[[ Extract open ]]

If you do decide to use the internal training API from Python, you should only need a few small modifications to convert your scripts from spaCy v2.x to v3.x. The Example.from_dict classmethod takes a reference Doc and a dictionary of annotations, similar to the "simple training style" in spaCy v2.x:

### Migrating Doc and GoldParse
doc = nlp.make_doc("Mark Zuckerberg is the CEO of Facebook")
entities = [(0, 15, "PERSON"), (30, 38, "ORG")]
- gold = GoldParse(doc, entities=entities)
+ example = Example.from_dict(doc, {"entities": entities})
### Migrating simple training style
text = "Mark Zuckerberg is the CEO of Facebook"
annotations = {"entities": [(0, 15, "PERSON"), (30, 38, "ORG")]}
+ doc = nlp.make_doc(text)
+ example = Example.from_dict(doc, annotations)

The Language.update, Language.evaluate and Pipe.update methods now all take batches of Example objects instead of Doc and GoldParse objects, or raw text and a dictionary of annotations.

[[ Extract closed ]]
[[ Available data open ]]

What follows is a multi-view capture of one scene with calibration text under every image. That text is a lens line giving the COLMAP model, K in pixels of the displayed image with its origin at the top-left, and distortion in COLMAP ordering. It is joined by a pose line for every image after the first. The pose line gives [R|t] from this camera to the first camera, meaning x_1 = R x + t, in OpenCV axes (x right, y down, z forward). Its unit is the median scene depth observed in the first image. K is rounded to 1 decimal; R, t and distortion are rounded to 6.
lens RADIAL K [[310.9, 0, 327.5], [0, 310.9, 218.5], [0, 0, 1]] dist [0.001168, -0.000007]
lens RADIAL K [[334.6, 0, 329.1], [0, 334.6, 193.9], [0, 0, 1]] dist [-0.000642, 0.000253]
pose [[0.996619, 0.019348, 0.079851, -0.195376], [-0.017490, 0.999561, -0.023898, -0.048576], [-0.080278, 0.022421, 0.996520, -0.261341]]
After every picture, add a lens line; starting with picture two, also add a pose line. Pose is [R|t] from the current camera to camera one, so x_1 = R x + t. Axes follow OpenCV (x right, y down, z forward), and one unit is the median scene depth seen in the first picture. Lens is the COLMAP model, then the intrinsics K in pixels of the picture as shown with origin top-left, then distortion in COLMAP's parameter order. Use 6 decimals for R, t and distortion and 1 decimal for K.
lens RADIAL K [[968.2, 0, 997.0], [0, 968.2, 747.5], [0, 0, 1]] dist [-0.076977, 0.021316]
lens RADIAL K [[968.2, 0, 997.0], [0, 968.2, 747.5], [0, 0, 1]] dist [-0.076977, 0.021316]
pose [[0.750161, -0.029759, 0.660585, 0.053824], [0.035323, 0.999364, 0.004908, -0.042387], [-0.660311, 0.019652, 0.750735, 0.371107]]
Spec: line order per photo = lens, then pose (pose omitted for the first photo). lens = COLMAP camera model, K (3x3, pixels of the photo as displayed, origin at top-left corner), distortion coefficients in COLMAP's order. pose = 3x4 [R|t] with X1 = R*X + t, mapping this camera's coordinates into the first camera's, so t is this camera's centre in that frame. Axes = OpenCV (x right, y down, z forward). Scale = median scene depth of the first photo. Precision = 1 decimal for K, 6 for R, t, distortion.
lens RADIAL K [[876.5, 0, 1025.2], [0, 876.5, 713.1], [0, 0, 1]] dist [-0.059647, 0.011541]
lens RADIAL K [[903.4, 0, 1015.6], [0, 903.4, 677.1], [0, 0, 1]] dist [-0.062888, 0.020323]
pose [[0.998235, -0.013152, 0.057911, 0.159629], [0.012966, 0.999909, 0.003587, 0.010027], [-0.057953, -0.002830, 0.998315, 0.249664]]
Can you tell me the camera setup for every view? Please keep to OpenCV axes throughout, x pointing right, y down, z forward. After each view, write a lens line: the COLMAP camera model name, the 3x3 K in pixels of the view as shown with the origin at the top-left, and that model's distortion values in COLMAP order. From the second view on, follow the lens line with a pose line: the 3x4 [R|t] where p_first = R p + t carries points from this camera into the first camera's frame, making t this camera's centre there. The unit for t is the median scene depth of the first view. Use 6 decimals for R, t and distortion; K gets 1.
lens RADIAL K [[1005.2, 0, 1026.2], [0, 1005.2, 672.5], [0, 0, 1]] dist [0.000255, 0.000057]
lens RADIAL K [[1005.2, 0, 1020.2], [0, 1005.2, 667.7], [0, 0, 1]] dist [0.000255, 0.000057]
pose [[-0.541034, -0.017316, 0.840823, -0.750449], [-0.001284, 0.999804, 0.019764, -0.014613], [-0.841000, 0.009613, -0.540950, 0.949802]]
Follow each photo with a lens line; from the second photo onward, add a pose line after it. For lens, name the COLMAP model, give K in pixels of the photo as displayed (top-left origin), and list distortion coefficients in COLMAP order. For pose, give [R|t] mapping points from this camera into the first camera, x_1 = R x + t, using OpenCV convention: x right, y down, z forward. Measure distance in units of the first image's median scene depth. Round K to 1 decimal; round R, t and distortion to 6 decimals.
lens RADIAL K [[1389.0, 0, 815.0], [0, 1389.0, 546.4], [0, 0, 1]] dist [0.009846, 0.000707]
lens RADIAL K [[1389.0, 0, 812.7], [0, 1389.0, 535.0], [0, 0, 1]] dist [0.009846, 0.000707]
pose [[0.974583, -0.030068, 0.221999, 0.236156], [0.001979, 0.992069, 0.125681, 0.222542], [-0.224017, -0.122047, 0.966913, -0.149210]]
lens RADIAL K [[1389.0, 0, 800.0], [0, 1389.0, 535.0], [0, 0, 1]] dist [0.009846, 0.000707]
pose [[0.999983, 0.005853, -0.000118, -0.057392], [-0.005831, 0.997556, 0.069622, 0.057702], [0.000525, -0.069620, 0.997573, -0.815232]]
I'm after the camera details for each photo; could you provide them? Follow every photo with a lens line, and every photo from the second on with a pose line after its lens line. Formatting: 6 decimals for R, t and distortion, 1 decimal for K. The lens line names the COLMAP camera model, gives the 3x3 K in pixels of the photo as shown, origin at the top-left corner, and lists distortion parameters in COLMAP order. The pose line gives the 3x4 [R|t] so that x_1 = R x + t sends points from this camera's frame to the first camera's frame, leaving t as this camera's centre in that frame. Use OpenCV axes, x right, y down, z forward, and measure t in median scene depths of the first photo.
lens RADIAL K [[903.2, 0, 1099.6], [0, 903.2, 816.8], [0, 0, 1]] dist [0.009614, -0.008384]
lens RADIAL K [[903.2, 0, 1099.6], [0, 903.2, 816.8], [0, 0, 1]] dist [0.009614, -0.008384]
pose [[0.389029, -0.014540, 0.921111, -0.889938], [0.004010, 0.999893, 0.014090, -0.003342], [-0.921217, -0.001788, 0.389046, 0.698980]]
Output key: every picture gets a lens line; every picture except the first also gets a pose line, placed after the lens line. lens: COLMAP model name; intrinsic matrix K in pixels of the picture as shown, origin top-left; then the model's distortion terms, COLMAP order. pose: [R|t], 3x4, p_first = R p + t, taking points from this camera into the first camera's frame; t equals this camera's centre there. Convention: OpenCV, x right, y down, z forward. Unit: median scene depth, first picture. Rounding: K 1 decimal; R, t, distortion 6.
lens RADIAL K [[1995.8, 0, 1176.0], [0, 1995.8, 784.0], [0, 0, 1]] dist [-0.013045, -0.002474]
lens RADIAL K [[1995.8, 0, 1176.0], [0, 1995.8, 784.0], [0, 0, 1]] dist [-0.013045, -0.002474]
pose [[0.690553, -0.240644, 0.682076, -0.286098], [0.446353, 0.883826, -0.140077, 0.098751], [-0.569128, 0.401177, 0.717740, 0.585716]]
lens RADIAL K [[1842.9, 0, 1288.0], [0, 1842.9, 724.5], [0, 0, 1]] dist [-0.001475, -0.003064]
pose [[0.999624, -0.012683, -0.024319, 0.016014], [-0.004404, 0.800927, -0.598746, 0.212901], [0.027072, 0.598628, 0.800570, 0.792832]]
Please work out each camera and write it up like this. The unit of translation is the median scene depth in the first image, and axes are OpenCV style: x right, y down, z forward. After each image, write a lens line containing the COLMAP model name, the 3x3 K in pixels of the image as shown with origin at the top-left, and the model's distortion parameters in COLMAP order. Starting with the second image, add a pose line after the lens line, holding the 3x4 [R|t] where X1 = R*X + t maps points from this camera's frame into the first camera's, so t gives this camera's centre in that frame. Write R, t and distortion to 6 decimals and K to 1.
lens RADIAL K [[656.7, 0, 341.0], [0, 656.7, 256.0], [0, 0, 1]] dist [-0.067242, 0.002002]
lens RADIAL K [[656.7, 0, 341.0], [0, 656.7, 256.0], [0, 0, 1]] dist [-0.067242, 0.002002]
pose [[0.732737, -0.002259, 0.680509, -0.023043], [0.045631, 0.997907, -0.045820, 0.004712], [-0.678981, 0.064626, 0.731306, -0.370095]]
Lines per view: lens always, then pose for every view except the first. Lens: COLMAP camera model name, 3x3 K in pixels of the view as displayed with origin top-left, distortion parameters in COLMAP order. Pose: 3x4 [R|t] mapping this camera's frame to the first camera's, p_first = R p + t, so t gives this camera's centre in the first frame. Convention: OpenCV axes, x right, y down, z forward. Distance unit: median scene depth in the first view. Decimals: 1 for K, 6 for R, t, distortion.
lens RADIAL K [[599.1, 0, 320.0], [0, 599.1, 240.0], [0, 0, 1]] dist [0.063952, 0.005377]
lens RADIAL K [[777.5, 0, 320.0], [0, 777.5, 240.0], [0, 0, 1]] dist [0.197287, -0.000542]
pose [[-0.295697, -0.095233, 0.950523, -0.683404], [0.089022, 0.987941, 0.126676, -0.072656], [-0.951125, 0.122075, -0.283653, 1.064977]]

[[ Available data closed ]]

# What to do:
a) In two sentences, what does the spaCy migration text say?
b) Can you duplicate the part of the spaCy migration text that begins at the words "If you do decide" and stops after "example = Example.from_dict(doc, annotations)"?
Work from the spaCy migration text alone.

# Task-by-task outputs:
a) Scripts that use spaCy's internal training API from Python need only a few small modifications to move from v2.x to v3.x, and the Example.from_dict classmethod takes a reference Doc and a dictionary of annotations, much like the "simple training style" of v2.x. The Language.update, Language.evaluate and Pipe.update methods now take batches of Example objects instead of Doc and GoldParse objects, or raw text with a dictionary of annotations.

b)
If you do decide to use the internal training API from Python, you should only need a few small modifications to convert your scripts from spaCy v2.x to v3.x. The Example.from_dict classmethod takes a reference Doc and a dictionary of annotations, similar to the "simple training style" in spaCy v2.x:

### Migrating Doc and GoldParse
doc = nlp.make_doc("Mark Zuckerberg is the CEO of Facebook")
entities = [(0, 15, "PERSON"), (30, 38, "ORG")]
- gold = GoldParse(doc, entities=entities)
+ example = Example.from_dict(doc, {"entities": entities})
### Migrating simple training style
text = "Mark Zuckerberg is the CEO of Facebook"
annotations = {"entities": [(0, 15, "PERSON"), (30, 38, "ORG")]}
+ doc = nlp.make_doc(text)
+ example = Example.from_dict(doc, annotations)